Alice vit très mal d'être séparée de Laure, la seule qui compte pour elle. Elle part la rejoindre en Inde. Ce qu'elle découvre n'est pas le pays des merveilles. L'Inde qu'elles traversent n'a rien d'enchanté. C'est la grande misère. L'immensité et le nombre. La vie humaine qui a si peu de valeur : « Ici on est moins que des cafards ». Alice se sent prise au piège et surtout elle ne reconnaît pas son amie. Laure a changé. Elle se trouve ailleurs « loin, retirée dans un lieu mystérieux et solitaire », elle reste dans « sa rumination ». Elle n'est plus « la Laure de ses pensées, de ses rêves ». Laure s'enferme dans son mutisme, perd le langage des mots, n'émet plus qu'un son continu comme un bourdon, une « espèce de respiration sonore ». Cela ressemble au « bruit de l'araignée qui tisse sa toile »
Elles partent à travers l'Inde, en se délaissant de tout bien matériel, dans d'interminables marches à pied. Après plusieurs semaines, le temps est aboli. Il n'y a plus que la route. Alice finit par ressembler à Laure. « Au dehors la machine des corps fonctionne. Au-dedans, la mort gagne comme une gangrène ». Alice comprend qu'elle doit se séparer de Laure. Poussée par une formidable énergie, elle reprend seule sa marche « dans le mouvement machinal et sans raison de la vie ». La pluie a commencé à tomber, incessante, pénétrante. L'eau se répand partout. Un atroce chemin de croix au bout duquel elle réussira à regarder de l'autre côté du miroir.
Ce texte fort et sans concessions laisse apparaître des symboles qui nous émeuvent autant qu'ils nous font réfléchir. Comme, vers la fin du roman, ces ruines d'une ville bâtie par les colonisateurs portugais emmenés par Vasco de Gama pour conquérir l'Inde, ne représentent-elles pas les prémices de notre société marchandisée ? Dans le même temps, ces ruines constituent pour Alice (et pour nous ?) une matrice pour une renaissance possible.

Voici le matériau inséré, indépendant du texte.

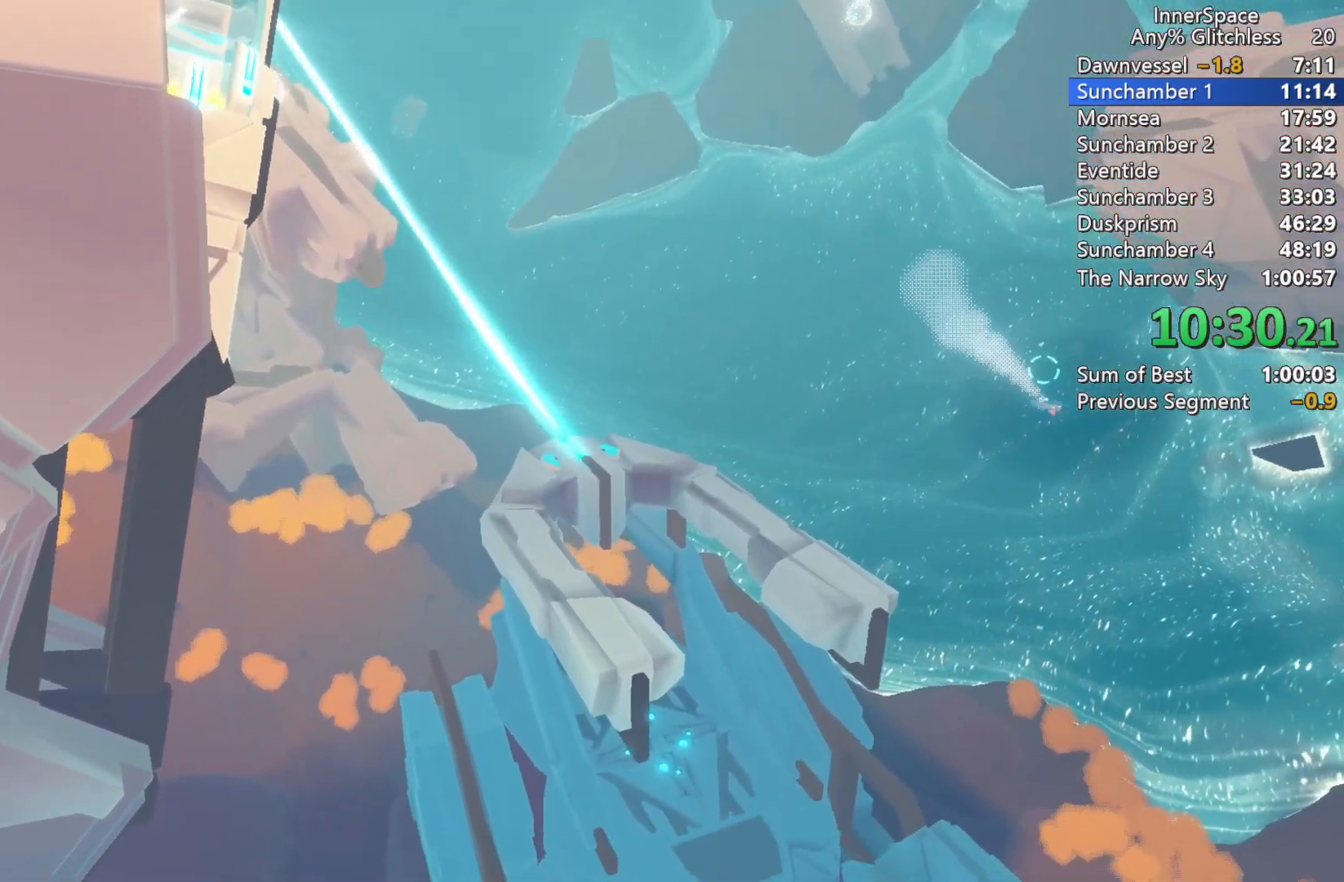
{"buttons": [], "left_stick": "center", "right_stick": "center", "events": []}
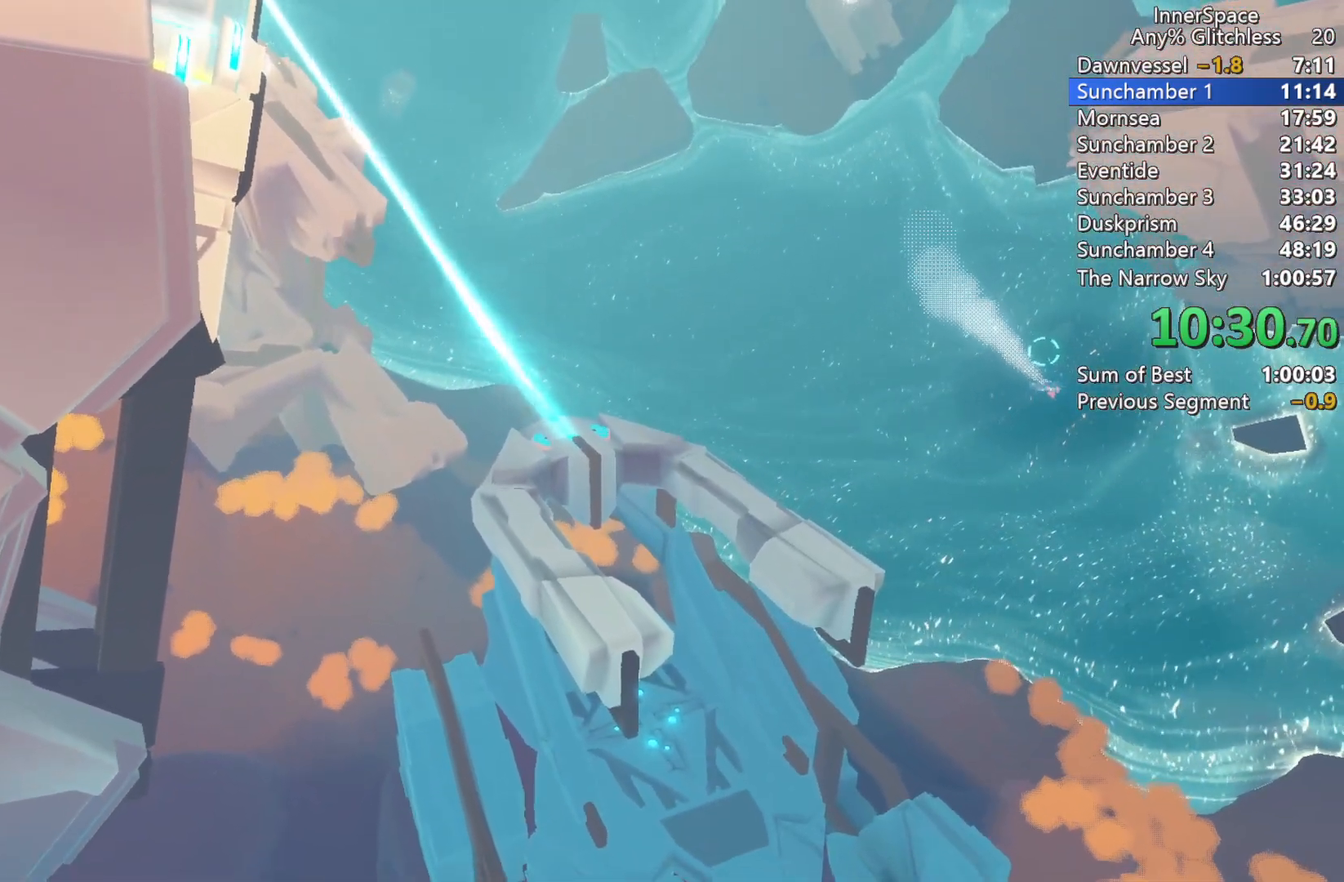
{"buttons": [], "left_stick": "center", "right_stick": "up", "events": [[467, "right_stick", "up"]]}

Nous y trouvons aussi cette référence à la chanson de Léonard Cohen : Suzanne. Pour ceux qui l'écoutaient dans leur jeunesse, l'évocation de cette chanson installe tout de suite une nostalgie. Toute une époque remonte soudain du passé. Cela peut paraître un bon truc d'écrivain pour installer le lecteur dans une ambiance, une atmosphère. Mais est-ce la seule raison ? Si nous l'examinons de plus près, que nous raconte-t-elle ? Suzanne, fille pauvre, un peu folle, qui habite près d'une rivière, n'a rien et pourtant c'est elle qui nous indique où regarder, elle nous invite à regarder de l'autre côté du miroir. Nous devons accepter de nous perdre pour vivre. Une chanson étrange, onirique dont les paroles ont un sens caché, et qui, comme ce beau roman, nous appelle à percevoir ce que nous ne voyons jamais. Au-delà de nous-mêmes.